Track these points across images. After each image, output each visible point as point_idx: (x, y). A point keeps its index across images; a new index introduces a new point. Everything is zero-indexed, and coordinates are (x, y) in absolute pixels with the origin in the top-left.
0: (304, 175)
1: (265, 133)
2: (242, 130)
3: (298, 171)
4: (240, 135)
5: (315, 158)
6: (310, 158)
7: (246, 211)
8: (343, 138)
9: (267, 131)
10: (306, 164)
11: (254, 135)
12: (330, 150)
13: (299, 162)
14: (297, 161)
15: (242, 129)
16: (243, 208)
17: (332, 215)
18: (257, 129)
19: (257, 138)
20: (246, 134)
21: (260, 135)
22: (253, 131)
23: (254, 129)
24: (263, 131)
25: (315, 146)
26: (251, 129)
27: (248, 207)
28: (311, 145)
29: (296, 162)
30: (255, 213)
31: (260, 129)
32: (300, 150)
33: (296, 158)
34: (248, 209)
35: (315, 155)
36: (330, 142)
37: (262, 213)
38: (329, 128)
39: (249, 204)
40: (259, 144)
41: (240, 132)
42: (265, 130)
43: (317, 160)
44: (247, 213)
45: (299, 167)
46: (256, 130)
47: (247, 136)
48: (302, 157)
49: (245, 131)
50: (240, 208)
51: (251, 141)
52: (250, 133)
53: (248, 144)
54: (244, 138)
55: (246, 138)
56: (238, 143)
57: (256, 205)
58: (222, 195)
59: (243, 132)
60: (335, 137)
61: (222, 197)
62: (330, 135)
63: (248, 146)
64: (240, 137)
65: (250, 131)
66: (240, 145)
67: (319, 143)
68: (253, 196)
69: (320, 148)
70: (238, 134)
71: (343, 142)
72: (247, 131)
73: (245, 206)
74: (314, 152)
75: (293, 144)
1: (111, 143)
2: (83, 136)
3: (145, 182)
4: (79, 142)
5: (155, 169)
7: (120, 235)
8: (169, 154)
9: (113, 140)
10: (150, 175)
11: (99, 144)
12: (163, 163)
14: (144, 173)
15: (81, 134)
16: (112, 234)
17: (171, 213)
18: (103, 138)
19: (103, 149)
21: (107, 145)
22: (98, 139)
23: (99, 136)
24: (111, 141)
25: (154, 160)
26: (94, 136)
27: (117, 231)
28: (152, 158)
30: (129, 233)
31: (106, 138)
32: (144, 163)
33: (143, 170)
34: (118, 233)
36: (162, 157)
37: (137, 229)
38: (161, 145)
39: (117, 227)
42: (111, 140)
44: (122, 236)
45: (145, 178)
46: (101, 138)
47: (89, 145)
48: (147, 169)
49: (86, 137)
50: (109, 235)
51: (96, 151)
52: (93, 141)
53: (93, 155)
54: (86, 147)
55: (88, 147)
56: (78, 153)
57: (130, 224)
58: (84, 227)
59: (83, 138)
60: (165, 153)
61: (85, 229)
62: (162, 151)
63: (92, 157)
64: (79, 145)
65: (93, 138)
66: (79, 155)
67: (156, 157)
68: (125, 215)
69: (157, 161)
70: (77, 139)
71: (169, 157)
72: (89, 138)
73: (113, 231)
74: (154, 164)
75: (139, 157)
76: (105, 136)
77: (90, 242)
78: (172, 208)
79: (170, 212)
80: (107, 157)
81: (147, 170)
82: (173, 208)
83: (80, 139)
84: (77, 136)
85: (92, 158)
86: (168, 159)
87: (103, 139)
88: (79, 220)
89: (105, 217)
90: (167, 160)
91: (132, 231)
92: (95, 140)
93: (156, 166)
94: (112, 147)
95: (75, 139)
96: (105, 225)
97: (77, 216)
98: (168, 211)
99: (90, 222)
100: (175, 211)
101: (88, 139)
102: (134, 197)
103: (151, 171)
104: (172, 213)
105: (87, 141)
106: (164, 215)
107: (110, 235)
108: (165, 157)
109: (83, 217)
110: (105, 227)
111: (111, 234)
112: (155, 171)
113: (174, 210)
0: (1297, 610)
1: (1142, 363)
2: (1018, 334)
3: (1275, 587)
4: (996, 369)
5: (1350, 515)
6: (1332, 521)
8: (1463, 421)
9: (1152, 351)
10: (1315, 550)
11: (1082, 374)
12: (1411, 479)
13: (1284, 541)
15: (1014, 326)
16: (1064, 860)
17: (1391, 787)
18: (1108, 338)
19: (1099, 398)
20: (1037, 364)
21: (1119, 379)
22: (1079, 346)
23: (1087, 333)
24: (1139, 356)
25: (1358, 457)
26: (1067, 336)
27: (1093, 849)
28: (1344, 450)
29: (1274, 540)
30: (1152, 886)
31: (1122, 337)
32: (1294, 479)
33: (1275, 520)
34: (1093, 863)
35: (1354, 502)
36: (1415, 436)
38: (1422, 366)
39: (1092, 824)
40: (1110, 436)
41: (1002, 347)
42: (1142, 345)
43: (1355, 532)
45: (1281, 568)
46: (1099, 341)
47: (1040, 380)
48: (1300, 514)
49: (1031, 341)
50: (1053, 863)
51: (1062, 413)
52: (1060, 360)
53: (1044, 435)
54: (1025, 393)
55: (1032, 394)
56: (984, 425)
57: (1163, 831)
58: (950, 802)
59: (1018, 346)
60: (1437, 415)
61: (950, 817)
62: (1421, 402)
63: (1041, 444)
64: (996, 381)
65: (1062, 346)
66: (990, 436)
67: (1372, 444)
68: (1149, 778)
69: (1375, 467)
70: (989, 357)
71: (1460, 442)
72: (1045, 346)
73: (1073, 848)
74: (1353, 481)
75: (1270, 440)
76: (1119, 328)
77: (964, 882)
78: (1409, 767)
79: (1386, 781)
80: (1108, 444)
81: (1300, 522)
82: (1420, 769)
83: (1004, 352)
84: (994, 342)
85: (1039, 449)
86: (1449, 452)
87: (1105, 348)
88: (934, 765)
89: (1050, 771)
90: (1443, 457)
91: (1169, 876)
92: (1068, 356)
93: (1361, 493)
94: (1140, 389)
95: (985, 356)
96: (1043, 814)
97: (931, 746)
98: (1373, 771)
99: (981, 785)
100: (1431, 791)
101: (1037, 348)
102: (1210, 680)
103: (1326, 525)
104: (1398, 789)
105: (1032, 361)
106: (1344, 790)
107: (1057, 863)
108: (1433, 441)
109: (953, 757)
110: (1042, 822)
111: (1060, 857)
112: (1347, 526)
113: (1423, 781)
__________
TRY IT:
Can you switch "217" to "218" in the data from the line with "76: (105, 136)" to the line with "8: (1463, 421)", both included, and give back only those lines with nothing else changed?

SOLUTION TO THIS EXERCISE:
76: (105, 136)
77: (90, 242)
78: (172, 208)
79: (170, 212)
80: (107, 157)
81: (147, 170)
82: (173, 208)
83: (80, 139)
84: (77, 136)
85: (92, 158)
86: (168, 159)
87: (103, 139)
88: (79, 220)
89: (105, 218)
90: (167, 160)
91: (132, 231)
92: (95, 140)
93: (156, 166)
94: (112, 147)
95: (75, 139)
96: (105, 225)
97: (77, 216)
98: (168, 211)
99: (90, 222)
100: (175, 211)
101: (88, 139)
102: (134, 197)
103: (151, 171)
104: (172, 213)
105: (87, 141)
106: (164, 215)
107: (110, 235)
108: (165, 157)
109: (83, 218)
110: (105, 227)
111: (111, 234)
112: (155, 171)
113: (174, 210)
0: (1297, 610)
1: (1142, 363)
2: (1018, 334)
3: (1275, 587)
4: (996, 369)
5: (1350, 515)
6: (1332, 521)
8: (1463, 421)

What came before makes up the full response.